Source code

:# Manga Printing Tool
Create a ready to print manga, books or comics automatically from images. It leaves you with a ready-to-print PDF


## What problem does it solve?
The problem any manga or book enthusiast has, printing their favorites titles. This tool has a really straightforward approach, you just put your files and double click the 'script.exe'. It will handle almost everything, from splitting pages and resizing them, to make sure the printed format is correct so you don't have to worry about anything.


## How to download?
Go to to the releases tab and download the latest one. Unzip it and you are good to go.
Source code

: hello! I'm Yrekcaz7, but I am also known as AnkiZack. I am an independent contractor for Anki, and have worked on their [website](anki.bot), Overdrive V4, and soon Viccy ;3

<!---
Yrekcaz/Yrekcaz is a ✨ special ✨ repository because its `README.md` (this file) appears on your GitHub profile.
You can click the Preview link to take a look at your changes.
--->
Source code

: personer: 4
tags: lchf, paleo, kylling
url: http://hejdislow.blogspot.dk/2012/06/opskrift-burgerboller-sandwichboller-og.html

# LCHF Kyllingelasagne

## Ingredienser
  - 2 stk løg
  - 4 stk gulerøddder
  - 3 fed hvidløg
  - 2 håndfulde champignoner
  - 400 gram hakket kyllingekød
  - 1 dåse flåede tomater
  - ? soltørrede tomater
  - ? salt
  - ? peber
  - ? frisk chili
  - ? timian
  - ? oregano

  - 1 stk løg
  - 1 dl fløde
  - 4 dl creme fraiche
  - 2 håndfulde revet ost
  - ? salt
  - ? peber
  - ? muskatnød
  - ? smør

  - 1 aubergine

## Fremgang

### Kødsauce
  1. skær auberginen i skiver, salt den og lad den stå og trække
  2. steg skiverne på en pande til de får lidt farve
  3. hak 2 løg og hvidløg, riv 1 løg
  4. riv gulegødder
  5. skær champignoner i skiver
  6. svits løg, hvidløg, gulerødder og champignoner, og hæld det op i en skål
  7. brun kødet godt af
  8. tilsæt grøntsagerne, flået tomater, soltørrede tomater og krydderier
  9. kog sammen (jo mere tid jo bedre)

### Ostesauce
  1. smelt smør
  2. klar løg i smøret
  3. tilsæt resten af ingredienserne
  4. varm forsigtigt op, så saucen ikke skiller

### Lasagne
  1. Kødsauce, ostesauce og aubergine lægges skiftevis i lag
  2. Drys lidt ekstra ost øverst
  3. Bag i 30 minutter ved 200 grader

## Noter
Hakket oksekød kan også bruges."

### TASK TO CARRY OUT:
Please transcribe the data shown above in full, exactly as it stands.

### PROBLEM SOLUTION:
Source code

:# Manga Printing Tool
Create a ready to print manga, books or comics automatically from images. It leaves you with a ready-to-print PDF


## What problem does it solve?
The problem any manga or book enthusiast has, printing their favorites titles. This tool has a really straightforward approach, you just put your files and double click the 'script.exe'. It will handle almost everything, from splitting pages and resizing them, to make sure the printed format is correct so you don't have to worry about anything.


## How to download?
Go to to the releases tab and download the latest one. Unzip it and you are good to go.
Source code

: hello! I'm Yrekcaz7, but I am also known as AnkiZack. I am an independent contractor for Anki, and have worked on their [website](anki.bot), Overdrive V4, and soon Viccy ;3

<!---
Yrekcaz/Yrekcaz is a ✨ special ✨ repository because its `README.md` (this file) appears on your GitHub profile.
You can click the Preview link to take a look at your changes.
--->
Source code

: personer: 4
tags: lchf, paleo, kylling
url: http://hejdislow.blogspot.dk/2012/06/opskrift-burgerboller-sandwichboller-og.html

# LCHF Kyllingelasagne

## Ingredienser
  - 2 stk løg
  - 4 stk gulerøddder
  - 3 fed hvidløg
  - 2 håndfulde champignoner
  - 400 gram hakket kyllingekød
  - 1 dåse flåede tomater
  - ? soltørrede tomater
  - ? salt
  - ? peber
  - ? frisk chili
  - ? timian
  - ? oregano

  - 1 stk løg
  - 1 dl fløde
  - 4 dl creme fraiche
  - 2 håndfulde revet ost
  - ? salt
  - ? peber
  - ? muskatnød
  - ? smør

  - 1 aubergine

## Fremgang

### Kødsauce
  1. skær auberginen i skiver, salt den og lad den stå og trække
  2. steg skiverne på en pande til de får lidt farve
  3. hak 2 løg og hvidløg, riv 1 løg
  4. riv gulegødder
  5. skær champignoner i skiver
  6. svits løg, hvidløg, gulerødder og champignoner, og hæld det op i en skål
  7. brun kødet godt af
  8. tilsæt grøntsagerne, flået tomater, soltørrede tomater og krydderier
  9. kog sammen (jo mere tid jo bedre)

### Ostesauce
  1. smelt smør
  2. klar løg i smøret
  3. tilsæt resten af ingredienserne
  4. varm forsigtigt op, så saucen ikke skiller

### Lasagne
  1. Kødsauce, ostesauce og aubergine lægges skiftevis i lag
  2. Drys lidt ekstra ost øverst
  3. Bag i 30 minutter ved 200 grader

## Noter
Hakket oksekød kan også bruges."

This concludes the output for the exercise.